Carlos Casas, Archive Board Krakatoa I, 2021. Courtesy of the artist
Carlos Casas, Archive Board Krakatoa I, 2021. Courtesy of the artist

Your work is hybrid, we are in between, at the intersection of architecture and art, exploring how bodies, technologies and environments converge in transspecies alliances. Is it a good point to observe our time? And how does it translate in the Biennale format?
On the one hand I believe that in the times we live that are shaped by crisis that include disciplinary cracking, we can only operate in the boundaries, and the intersections. Climate and ecology are shaping existence, and they are ultimately relational paradigms that depend on entanglement and intersectionality.
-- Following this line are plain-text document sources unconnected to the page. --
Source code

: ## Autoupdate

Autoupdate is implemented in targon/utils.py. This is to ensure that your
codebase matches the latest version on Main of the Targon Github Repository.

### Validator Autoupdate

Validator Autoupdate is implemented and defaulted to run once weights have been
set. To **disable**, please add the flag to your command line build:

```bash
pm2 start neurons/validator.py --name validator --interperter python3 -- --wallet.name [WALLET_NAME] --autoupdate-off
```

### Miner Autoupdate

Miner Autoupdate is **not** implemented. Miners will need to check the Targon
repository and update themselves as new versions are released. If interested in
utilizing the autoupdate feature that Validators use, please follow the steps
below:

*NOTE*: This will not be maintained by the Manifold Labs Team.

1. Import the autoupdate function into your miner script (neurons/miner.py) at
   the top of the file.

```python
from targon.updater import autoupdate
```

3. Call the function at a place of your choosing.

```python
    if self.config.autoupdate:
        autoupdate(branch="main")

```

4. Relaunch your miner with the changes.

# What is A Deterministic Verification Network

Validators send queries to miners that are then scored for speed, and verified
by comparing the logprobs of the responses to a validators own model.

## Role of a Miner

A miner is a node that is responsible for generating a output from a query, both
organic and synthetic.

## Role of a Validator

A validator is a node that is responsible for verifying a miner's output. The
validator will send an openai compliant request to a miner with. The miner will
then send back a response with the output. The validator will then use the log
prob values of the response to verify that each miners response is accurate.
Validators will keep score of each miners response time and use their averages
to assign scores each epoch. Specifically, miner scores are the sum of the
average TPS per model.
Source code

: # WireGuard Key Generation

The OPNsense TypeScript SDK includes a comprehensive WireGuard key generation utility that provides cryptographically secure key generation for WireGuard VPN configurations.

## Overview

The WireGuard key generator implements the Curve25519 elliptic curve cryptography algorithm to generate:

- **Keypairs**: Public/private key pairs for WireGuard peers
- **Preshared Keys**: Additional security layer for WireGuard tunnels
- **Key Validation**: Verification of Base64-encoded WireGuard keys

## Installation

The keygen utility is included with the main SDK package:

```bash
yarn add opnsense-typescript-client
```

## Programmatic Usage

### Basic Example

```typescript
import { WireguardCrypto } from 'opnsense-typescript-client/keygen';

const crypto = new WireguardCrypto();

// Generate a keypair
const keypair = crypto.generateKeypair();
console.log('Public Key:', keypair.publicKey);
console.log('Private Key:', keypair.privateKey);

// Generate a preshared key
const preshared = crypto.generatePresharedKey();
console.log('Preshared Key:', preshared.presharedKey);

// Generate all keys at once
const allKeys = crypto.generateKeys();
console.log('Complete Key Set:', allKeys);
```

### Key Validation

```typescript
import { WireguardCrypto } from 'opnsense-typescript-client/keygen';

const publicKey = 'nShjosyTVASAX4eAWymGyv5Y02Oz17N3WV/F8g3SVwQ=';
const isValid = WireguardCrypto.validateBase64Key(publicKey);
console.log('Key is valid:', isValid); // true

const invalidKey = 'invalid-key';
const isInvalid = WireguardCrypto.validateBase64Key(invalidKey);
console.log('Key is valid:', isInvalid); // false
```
To be relevant now one needs to operate intersectionally. On the other hand this is what architects like Fredercik Kiesler, Ninnete de Silva, Lina Bo, Bernard Rudofsky or Cedric Prize, just to mention a few, have done to face the need to not only emerge as real, but also to intervene the frames where there action was enacted.  
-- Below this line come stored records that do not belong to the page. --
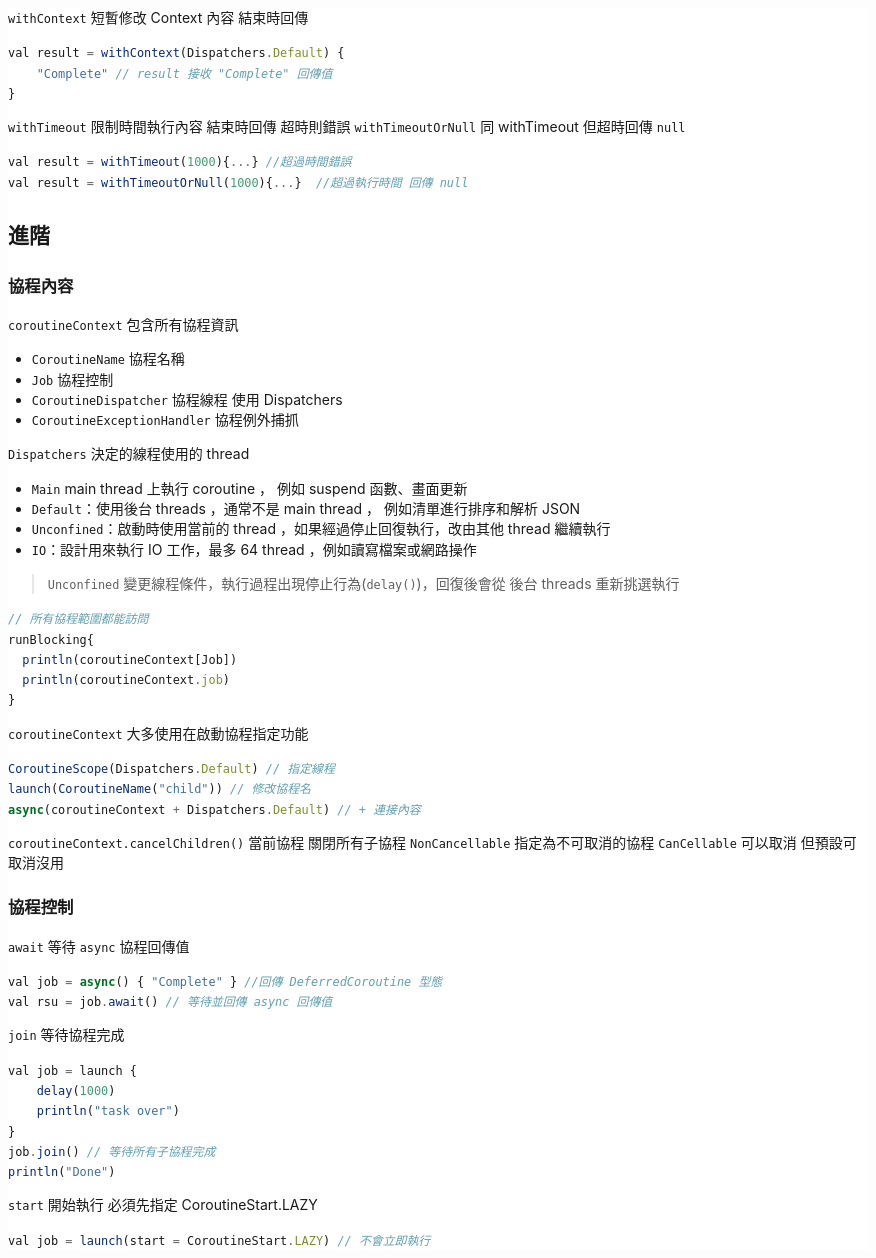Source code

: `withContext` 短暫修改 Context 內容 結束時回傳
```js
val result = withContext(Dispatchers.Default) {
    "Complete" // result 接收 "Complete" 回傳值
}
```

`withTimeout` 限制時間執行內容 結束時回傳 超時則錯誤
`withTimeoutOrNull` 同 withTimeout 但超時回傳 `null`
```js
val result = withTimeout(1000){...} //超過時間錯誤
val result = withTimeoutOrNull(1000){...}  //超過執行時間 回傳 null
```

## 進階
### 協程內容

`coroutineContext` 包含所有協程資訊
- `CoroutineName` 協程名稱
- `Job` 協程控制
- `CoroutineDispatcher` 協程線程 使用 Dispatchers
- `CoroutineExceptionHandler` 協程例外捕抓

`Dispatchers` 決​​定的線程使用的 thread
- `Main` main thread 上執行 coroutine ， 例如 suspend 函數、畫面更新
- `Default`：使用後台 threads ，通常不是 main thread ， 例如清單進行排序和解析 JSON
- `Unconfined`：啟動時使用當前的 thread ，如果經過停止回復執行，改由其他 thread 繼續執行
- `IO`：設計用來執行 IO 工作，最多 64 thread ，例如讀寫檔案或網路操作
> `Unconfined` 變更線程條件，執行過程出現停止行為(`delay()`)，回復後會從 後台 threads 重新挑選執行

```js
// 所有協程範圍都能訪問
runBlocking{
  println(coroutineContext[Job])
  println(coroutineContext.job)
}
```

`coroutineContext` 大多使用在啟動協程指定功能
```js
CoroutineScope(Dispatchers.Default) // 指定線程
launch(CoroutineName("child")) // 修改協程名
async(coroutineContext + Dispatchers.Default) // + 連接內容
```

`coroutineContext.cancelChildren()` 當前協程 關閉所有子協程
  `NonCancellable` 指定為不可取消的協程
  `CanCellable` 可以取消 但預設可取消沒用

### 協程控制

`await` 等待 `async` 協程回傳值
```js
val job = async() { "Complete" } //回傳 DeferredCoroutine 型態
val rsu = job.await() // 等待並回傳 async 回傳值
```
`join` 等待協程完成
```js
val job = launch {
    delay(1000)
    println("task over")
}
job.join() // 等待所有子協程完成
println("Done")
```
`start` 開始執行 必須先指定 CoroutineStart.LAZY
```js
val job = launch(start = CoroutineStart.LAZY) // 不會立即執行
```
The Biennale is sensitive to the way art constitutes and infiltrates life itself, and to its capacities for bodied reparation, transformation and dissidence.  Is this concept related with an idea of conflict? What does  the word conflict mean in contemporary culture scenarios? 
The biennale infiltrates the structures where societies and ecosystems unfold. We occupy the screens and apps of Shanghai’s subway system, TV channels like DocuTV and DragonTV, the curriculum of seven universities, including the School of Philosophy of the historical Fudan University and the Shanghai Institute of Visual Arts. All this in a commitment for art to permeate the infrastructures where life is enacted. This infiltrations took the form of dissidences and controversies; but also of new consensus or alliances. Ultimately, the biennale in a big part indicates a shift form the spoken politics of agonism, to bodily forms of dissident alliance. We live a time where politics are biologically embodied rather than spoken, and operate through alternative composition rather than by opposition. 

Andrés Jaque is an architect, writer and curator, founder of New York-based Office for Political Innovation and the Director of Columbia University Advanced Architectural Program. His books include Superpowers of Scale and Mies y la Gata Niebla. He also co-curated Manifesta 12, “The Planetary Garden” in Palermo in 2018.